--- Working data ---

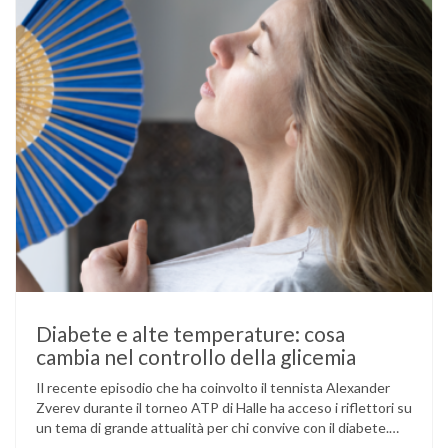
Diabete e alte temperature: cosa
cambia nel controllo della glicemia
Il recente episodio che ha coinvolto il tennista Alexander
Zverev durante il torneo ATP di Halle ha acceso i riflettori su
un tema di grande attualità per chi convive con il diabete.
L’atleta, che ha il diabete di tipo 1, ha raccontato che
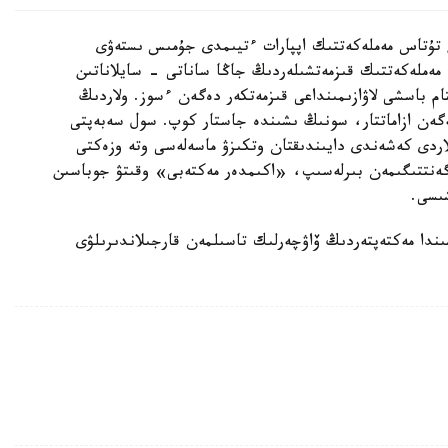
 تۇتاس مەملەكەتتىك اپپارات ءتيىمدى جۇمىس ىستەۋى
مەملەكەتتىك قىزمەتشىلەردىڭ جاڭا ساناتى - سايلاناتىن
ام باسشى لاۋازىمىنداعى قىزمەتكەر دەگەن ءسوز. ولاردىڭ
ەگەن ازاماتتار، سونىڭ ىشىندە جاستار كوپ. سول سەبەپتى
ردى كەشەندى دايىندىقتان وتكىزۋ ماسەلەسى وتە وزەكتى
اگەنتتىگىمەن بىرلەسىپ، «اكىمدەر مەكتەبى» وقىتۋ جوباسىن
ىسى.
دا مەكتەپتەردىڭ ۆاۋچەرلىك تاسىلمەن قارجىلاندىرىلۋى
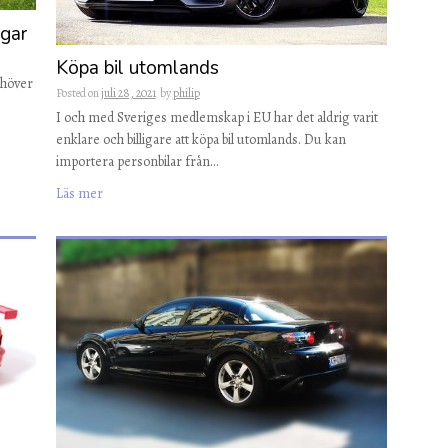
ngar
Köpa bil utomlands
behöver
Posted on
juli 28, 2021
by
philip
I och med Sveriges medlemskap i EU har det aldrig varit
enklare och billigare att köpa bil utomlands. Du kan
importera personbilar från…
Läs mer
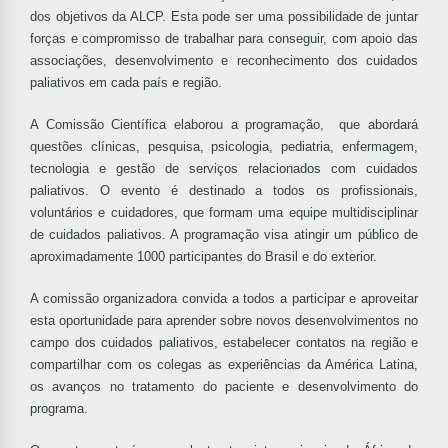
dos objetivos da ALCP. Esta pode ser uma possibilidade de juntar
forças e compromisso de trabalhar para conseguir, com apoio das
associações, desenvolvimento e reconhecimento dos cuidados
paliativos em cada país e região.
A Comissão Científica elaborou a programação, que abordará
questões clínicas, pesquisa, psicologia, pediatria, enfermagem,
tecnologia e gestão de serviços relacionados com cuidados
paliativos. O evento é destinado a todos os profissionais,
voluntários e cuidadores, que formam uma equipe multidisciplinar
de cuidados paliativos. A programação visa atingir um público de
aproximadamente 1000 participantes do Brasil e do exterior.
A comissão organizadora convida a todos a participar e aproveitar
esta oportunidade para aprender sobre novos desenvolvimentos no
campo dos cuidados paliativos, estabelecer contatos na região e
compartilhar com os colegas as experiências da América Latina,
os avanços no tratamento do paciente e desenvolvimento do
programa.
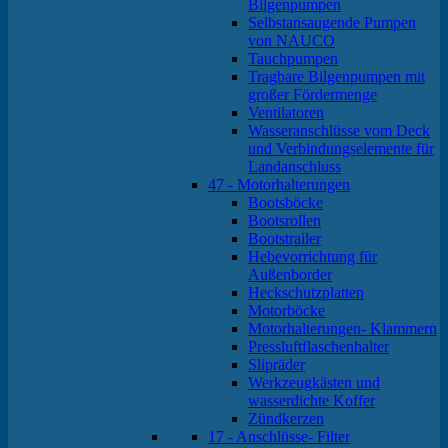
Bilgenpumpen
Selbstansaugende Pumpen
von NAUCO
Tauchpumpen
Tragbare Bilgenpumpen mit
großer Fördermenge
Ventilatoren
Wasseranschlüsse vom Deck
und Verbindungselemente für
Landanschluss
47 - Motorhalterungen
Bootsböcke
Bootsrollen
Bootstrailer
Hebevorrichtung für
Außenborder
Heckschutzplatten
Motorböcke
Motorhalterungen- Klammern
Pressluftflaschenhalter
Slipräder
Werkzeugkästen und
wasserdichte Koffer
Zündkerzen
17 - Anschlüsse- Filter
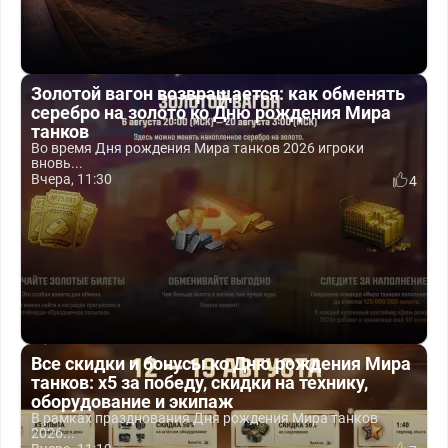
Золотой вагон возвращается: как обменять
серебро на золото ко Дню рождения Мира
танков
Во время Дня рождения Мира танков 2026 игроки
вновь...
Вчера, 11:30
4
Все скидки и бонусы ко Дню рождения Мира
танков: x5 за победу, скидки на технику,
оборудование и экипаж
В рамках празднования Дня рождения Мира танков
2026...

---

The records above are to be transcribed word for word. Skip the images.

-- Task answer --
Diabete e alte temperature: cosa
cambia nel controllo della glicemia
Il recente episodio che ha coinvolto il tennista Alexander
Zverev durante il torneo ATP di Halle ha acceso i riflettori su
un tema di grande attualità per chi convive con il diabete.
L’atleta, che ha il diabete di tipo 1, ha raccontato che
 تۇتاس مەملەكەتتىك اپپارات ءتيىمدى جۇمىس ىستەۋى
مەملەكەتتىك قىزمەتشىلەردىڭ جاڭا ساناتى - سايلاناتىن
ام باسشى لاۋازىمىنداعى قىزمەتكەر دەگەن ءسوز. ولاردىڭ
ەگەن ازاماتتار، سونىڭ ىشىندە جاستار كوپ. سول سەبەپتى
ردى كەشەندى دايىندىقتان وتكىزۋ ماسەلەسى وتە وزەكتى
اگەنتتىگىمەن بىرلەسىپ، «اكىمدەر مەكتەبى» وقىتۋ جوباسىن
ىسى.
دا مەكتەپتەردىڭ ۆاۋچەرلىك تاسىلمەن قارجىلاندىرىلۋى
ngar
Köpa bil utomlands
behöver
Posted on
juli 28, 2021
by
philip
I och med Sveriges medlemskap i EU har det aldrig varit
enklare och billigare att köpa bil utomlands. Du kan
importera personbilar från…
Läs mer
dos objetivos da ALCP. Esta pode ser uma possibilidade de juntar
forças e compromisso de trabalhar para conseguir, com apoio das
associações, desenvolvimento e reconhecimento dos cuidados
paliativos em cada país e região.
A Comissão Científica elaborou a programação, que abordará
questões clínicas, pesquisa, psicologia, pediatria, enfermagem,
tecnologia e gestão de serviços relacionados com cuidados
paliativos. O evento é destinado a todos os profissionais,
voluntários e cuidadores, que formam uma equipe multidisciplinar
de cuidados paliativos. A programação visa atingir um público de
aproximadamente 1000 participantes do Brasil e do exterior.
A comissão organizadora convida a todos a participar e aproveitar
esta oportunidade para aprender sobre novos desenvolvimentos no
campo dos cuidados paliativos, estabelecer contatos na região e
compartilhar com os colegas as experiências da América Latina,
os avanços no tratamento do paciente e desenvolvimento do
programa.
Bilgenpumpen
Selbstansaugende Pumpen
von NAUCO
Tauchpumpen
Tragbare Bilgenpumpen mit
großer Fördermenge
Ventilatoren
Wasseranschlüsse vom Deck
und Verbindungselemente für
Landanschluss
47 - Motorhalterungen
Bootsböcke
Bootsrollen
Bootstrailer
Hebevorrichtung für
Außenborder
Heckschutzplatten
Motorböcke
Motorhalterungen- Klammern
Pressluftflaschenhalter
Slipräder
Werkzeugkästen und
wasserdichte Koffer
Zündkerzen
17 - Anschlüsse- Filter
Золотой вагон возвращается: как обменять
серебро на золото ко Дню рождения Мира
танков
Во время Дня рождения Мира танков 2026 игроки
вновь...
Вчера, 11:30
4
Все скидки и бонусы ко Дню рождения Мира
танков: x5 за победу, скидки на технику,
оборудование и экипаж
В рамках празднования Дня рождения Мира танков
2026...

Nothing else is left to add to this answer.